Either there is more force exerted in sailing than is at first sight apparent or else extra strength is called for in making sudden turns, or when it becomes necessary, as it does more or less frequently, to take a sudden wing stroke. As wings are levers of the third order the longer the wing the more force is required to move it and more strength is needed at the fulcrum or shoulder joint, and since sailing birds have long wings the need of strength is evident.

Neither birds nor any creatures that live or have lived afford us any criterion as to the limit of size that must be placed on an aeroplane. The largest of whales is weak and insignificant beside an ocean liner, and the condor and albatross, with their spread of ten or twelve feet and weight of ten to twenty pounds, tell us nothing of what may be the possibilities of size and weight.

Among the various problems confronting the would-be navigator of the air is that of at times making headway against a medium moving at the rate of ten, twenty, or thirty miles an hour, sometimes even more, a difficulty that neither locomotive nor steamer is called upon to meet. True, an aeroplane would, to use a technical term, probably lie within two and one-half points of the wind and could thus advantageously beat to windward, but any deviation from a straight course means loss of time, and nowadays time is everything.

The mode of propulsion may be, undoubtedly will be, as entirely different from a wing as the propeller is unlike the tail of a fish, and as the study of fish has thrown little or no light on the problems of the proper form or best motor for a ship, it is doubtful if the study of birds will do more for the aerodrome. Nor does it seem likely that a study of the bird will suggest any new devices in the way of joints, braces, or rudders, for what must be discouraging to those engaged in solving the problems of flight is the utter inadequacy of the bird's wing, from a mechanical standpoint, for the work it is called upon to do, for in all its articulations there is a freedom of movement, an amount of play that would be inadmissible in any machine. The shoulder, elbow and wrist joints are but loose affairs, depending for their efficiency on the pull of the muscles; subtract the element of life from the wing of a bird and it becomes at once limp and useless. And herein is the key to the bird's success as a flying machine; it has life, and while the wing may reveal certain principles of balancing, it cannot teach us all the art, for it is done instinctively. The bird has back of it untold ages of experience and its actions during flight demand no thought; the muscles respond instinctively to each change in the pressure and direction of the wind, and the bird need take no thought as to how it shall fly.

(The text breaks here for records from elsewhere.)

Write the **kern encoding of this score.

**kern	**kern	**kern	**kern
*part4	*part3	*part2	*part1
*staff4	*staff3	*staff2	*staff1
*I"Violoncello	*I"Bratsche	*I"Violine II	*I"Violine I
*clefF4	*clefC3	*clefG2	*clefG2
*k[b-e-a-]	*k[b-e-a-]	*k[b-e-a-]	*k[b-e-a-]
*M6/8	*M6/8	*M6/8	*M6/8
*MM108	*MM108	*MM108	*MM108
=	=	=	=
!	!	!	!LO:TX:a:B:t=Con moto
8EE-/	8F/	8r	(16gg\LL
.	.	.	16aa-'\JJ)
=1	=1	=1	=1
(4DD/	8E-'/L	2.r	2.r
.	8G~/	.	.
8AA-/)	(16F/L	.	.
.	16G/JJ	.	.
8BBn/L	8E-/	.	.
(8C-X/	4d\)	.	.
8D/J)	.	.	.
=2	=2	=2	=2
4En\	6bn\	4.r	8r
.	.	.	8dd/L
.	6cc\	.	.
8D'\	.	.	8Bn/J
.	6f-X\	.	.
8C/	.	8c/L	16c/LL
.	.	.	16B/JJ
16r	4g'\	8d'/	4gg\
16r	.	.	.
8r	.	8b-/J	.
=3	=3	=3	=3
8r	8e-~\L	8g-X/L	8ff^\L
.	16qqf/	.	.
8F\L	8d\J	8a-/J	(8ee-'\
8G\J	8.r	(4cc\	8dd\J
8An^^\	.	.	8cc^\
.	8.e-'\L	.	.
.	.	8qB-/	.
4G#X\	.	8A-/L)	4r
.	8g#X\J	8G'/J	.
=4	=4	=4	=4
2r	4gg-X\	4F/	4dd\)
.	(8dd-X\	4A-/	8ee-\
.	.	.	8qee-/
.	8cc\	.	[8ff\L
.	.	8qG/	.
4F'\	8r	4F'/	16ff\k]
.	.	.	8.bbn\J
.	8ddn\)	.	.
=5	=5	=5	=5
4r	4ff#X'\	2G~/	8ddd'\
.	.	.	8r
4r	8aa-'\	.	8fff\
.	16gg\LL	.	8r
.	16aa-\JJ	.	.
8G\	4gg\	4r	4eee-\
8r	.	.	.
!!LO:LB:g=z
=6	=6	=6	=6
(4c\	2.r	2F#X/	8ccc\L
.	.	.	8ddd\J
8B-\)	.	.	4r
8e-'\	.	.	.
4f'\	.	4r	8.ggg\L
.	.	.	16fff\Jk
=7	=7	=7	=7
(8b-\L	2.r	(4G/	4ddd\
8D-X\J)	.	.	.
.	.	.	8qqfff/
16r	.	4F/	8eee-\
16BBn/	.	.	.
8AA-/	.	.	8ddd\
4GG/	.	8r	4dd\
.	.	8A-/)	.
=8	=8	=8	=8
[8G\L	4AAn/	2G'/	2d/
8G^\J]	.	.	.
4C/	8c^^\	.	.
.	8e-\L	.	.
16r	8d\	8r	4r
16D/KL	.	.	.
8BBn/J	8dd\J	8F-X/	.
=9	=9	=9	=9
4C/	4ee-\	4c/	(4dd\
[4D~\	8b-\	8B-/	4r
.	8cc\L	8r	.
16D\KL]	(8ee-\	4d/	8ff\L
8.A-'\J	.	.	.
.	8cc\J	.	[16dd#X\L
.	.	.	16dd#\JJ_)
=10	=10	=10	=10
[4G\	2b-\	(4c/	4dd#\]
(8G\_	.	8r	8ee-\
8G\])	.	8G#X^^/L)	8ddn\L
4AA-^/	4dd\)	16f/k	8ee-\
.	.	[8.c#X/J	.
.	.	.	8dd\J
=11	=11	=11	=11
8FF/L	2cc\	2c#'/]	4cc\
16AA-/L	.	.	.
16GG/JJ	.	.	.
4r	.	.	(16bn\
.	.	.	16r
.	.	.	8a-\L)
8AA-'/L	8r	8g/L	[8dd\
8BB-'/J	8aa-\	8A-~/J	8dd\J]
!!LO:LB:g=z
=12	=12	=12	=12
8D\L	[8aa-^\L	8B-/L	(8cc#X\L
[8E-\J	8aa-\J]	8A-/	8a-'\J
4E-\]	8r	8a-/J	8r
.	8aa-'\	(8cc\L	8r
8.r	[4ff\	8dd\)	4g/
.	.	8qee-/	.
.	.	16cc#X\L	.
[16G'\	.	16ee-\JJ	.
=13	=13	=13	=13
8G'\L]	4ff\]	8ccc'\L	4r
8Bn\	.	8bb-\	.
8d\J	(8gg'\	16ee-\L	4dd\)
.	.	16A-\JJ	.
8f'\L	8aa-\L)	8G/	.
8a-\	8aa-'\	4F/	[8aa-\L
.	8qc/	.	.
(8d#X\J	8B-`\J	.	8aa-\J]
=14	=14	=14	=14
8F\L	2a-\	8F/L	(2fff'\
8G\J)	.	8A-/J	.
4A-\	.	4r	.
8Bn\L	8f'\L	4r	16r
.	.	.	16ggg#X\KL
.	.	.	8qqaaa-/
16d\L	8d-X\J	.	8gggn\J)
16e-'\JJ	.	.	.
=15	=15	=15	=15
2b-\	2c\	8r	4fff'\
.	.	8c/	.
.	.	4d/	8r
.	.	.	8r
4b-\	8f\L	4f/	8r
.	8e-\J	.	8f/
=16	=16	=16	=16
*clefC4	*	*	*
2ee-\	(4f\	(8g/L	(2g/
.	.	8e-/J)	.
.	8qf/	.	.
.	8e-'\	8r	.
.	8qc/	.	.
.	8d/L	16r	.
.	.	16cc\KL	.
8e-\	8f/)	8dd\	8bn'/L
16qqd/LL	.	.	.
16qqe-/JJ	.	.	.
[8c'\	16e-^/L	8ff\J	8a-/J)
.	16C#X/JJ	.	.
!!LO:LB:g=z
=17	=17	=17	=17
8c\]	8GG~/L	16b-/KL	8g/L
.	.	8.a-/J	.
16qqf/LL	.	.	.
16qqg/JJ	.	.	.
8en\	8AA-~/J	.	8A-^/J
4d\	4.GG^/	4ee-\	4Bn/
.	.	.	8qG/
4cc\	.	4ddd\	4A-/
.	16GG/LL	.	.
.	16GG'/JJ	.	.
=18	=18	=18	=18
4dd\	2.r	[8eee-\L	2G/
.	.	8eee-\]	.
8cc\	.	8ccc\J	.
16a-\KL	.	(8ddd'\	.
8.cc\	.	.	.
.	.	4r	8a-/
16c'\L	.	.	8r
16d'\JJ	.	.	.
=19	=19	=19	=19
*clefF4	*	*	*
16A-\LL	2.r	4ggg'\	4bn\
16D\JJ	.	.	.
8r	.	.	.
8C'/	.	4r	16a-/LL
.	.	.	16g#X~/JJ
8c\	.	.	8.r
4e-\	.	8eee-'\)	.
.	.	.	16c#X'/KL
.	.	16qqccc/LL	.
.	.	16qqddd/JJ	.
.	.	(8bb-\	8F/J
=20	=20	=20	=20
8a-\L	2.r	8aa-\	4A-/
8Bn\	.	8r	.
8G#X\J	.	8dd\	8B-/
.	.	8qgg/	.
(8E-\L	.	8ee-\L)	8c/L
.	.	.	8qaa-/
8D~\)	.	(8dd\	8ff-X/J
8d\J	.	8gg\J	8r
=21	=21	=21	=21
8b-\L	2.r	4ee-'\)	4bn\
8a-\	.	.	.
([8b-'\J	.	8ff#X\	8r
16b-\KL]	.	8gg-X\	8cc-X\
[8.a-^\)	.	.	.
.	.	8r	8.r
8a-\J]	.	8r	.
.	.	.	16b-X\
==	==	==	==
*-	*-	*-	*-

Mr. Chanute has taken the greatest step yet made towards overcoming the difficulty of responding to changes in the velocity of the fickle air, but whether or not it will be possible to construct apparatus that will not only adjust itself to changes in the force of the wind, but to eddies and changes in direction as well, remains to be seen, the more that it must act not on planes six feet in length, but on surfaces infinitely larger. The proper method of constructing the wings of an aeroplane so as to insure stability and utilize the power of the wind to the best advantage, and some hints as to balancing and steering are the main assistance that we seem likely to gain from a study of the structure and flight of birds.